Now, I will select the brands that have more than 5 percent of the distribution, and add them into a list called common_brands. Ater that, I will iterate over these brands, and assign the mean price to each, in a dictionary, assigning the name as the key and the price as the value. 

In [73]:
brand_counts = autos["brand"].value_counts(normalize=True) * 100
common_brands = brand_counts[brand_counts > 5].index
print(common_brands)

Index(['volkswagen', 'bmw', 'opel', 'mercedes_benz', 'audi', 'ford'], dtype='object')


In [74]:
brand_mean_prices = {}

for brand in common_brands:
    brand_only = autos[autos["brand"] == brand]
    mean_price = brand_only["price"].mean()
    brand_mean_prices[brand] = int(mean_price)

print (brand_mean_prices)

{'volkswagen': 5400, 'bmw': 8449, 'opel': 2971, 'mercedes_benz': 8551, 'audi': 9086, 'ford': 3696}


The top 6 brands are VW, BMW, Opel, Mercedes, Audi, and Ford; however, the highest mean price is for Audis, closely followed by Mercedes and BMW. VW is somewhere in the middle, and Opel and Ford round out the top 6. 

Now, I'll use aggregation to understand and check the relationship between the average mileage for those brands and their mean price. To do so, I combine the data from both series objects into a single dataframe using the pandas series constructor and dataframe constructor.

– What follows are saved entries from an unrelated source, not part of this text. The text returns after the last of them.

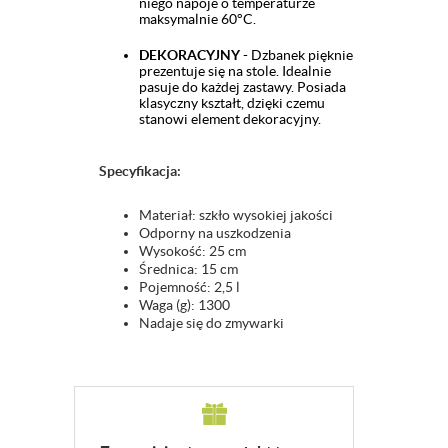
niego napoje o temperaturze
maksymalnie 60°C.
DEKORACYJNY
- Dzbanek pięknie
prezentuje się na stole. Idealnie
pasuje do każdej zastawy. Posiada
klasyczny kształt, dzięki czemu
stanowi element dekoracyjny.
Specyfikacja:
Materiał: szkło wysokiej jakości
Odporny na uszkodzenia
Wysokość: 25 cm
Średnica: 15 cm
Pojemność: 2,5 l
Waga (g): 1300
Nadaje się do zmywarki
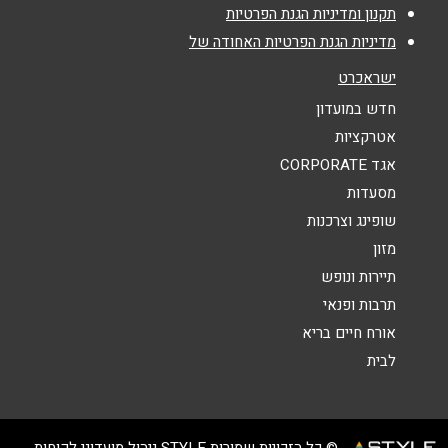
נושא
*
תקנון ומדיניות הגנת הפרטיות
מדיניות הגנת הפרטיות האחודה של
אנא חזרו אלי בקשר ל...
ישראכרט
הודעה
*
חדש במועדון
אטרקציות
אגד CORPORATE
מסעדות
שופינג וצרכנות
מזון
שליחה
תיירות ונופש
תרבות ופנאי
אורח חיים בריא
לבית
© כל הזכויות שמורות STYLE ניהול מועדוני לקוחות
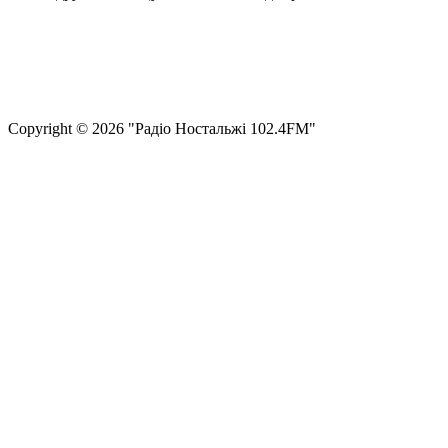
Правила користування сайтом та використання матеріалів
Політика конфіденційності та захисту персональних даних
Структура власності
Сopyright © 2026 "Радіо Ностальжі 102.4FM"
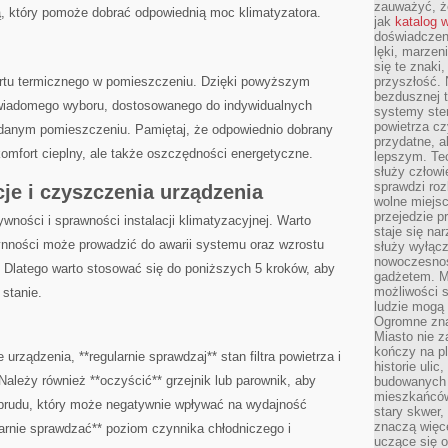
zauważyć, że
stą, który pomoże dobrać odpowiednią ‌moc klimatyzatora.
jak
katalog 
doświadczen
lęki, marzen
się te znaki
rtu termicznego ⁢w pomieszczeniu. Dzięki powyższym
przyszłość.
bezdusznej t
wiadomego ​wyboru, dostosowanego do indywidualnych
systemy ster
powietrza cz
 danym pomieszczeniu. Pamiętaj, że odpowiednio ⁤dobrany
przydatne, a
o komfort cieplny, ale także oszczędności energetyczne.
lepszym. Te
służy człowie
sprawdzi roz
e i czyszczenia ‌urządzenia
wolne miejsc
przejedzie p
ywności i sprawności instalacji klimatyzacyjnej. Warto
staje się na
zynności może prowadzić do awarii systemu oraz wzrostu
służy wyłącz
nowoczesnoś
. Dlatego warto⁢ stosować się do poniższych 5 kroków, aby
gadżetem. M
możliwości s
stanie.
ludzie mogą 
Ogromne zna
Miasto nie z
kończy na p
 urządzenia,⁣ **regularnie sprawdzaj** stan filtra powietrza i
historie uli
. Należy również **oczyścić** grzejnik lub parownik, aby
budowanych p
mieszkańców
i brudu,⁢ który może negatywnie wpływać na wydajność
stary skwer,
znaczą więc
larnie sprawdzać** poziom czynnika chłodniczego i
uczące się o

First, I create a series constructor called bmp_series that uses the brand_mean_prices dictionary that I created above.

In [75]:
bmp_series = pd.Series(brand_mean_prices)
pd.DataFrame(bmp_series, columns=["mean_price"])

Unnamed: 0,mean_price
volkswagen,5400
bmw,8449
opel,2971
mercedes_benz,8551
audi,9086
ford,3696


Then, I use the following loop to calculate the mean mileage and mean price for the top 6 brands, and store these in a dictionary called brand_mean_mileage.

In [76]:
brand_mean_mileage = {}

for brand in common_brands:
    brand_only = autos[autos["brand"] == brand]
    mean_mileage = brand_only["odometer_km"].mean()
    brand_mean_mileage[brand] = float(mean_mileage)

mean_mileage = pd.Series(brand_mean_mileage).sort_values(ascending=False)
mean_prices = pd.Series(brand_mean_prices).sort_values(ascending=False)

Now I am ready to create my dataframe from the first series object, and then, I can assign the other series as a new column in this dataframe. Unfortunately, the mean_mileage values show up as infinity because there must be infinity values in my dataset. I will try to figure out a way to get rid of these infinity values in the future. 
I added the line autos = autos.replace ([np.inf, -np.inf], np.nan) at the start of my code but it did not do the trick and everything else I tried didn't allow my code to run.

In [77]:
brand_info = pd.DataFrame(mean_mileage,columns=['mean_mileage'])
brand_info

Unnamed: 0,mean_mileage
ford,inf
audi,inf
mercedes_benz,inf
opel,inf
bmw,inf
volkswagen,inf


I would then expect to have the mean mileage calculated, and they would appear here next to the mean price, and would be helpful in helping someone decide what brand of car they should look at based on those two factors.

In [78]:
brand_info["mean_price"] = mean_prices
brand_info

Unnamed: 0,mean_mileage,mean_price
ford,inf,3696
audi,inf,9086
mercedes_benz,inf,8551
opel,inf,2971
bmw,inf,8449
volkswagen,inf,5400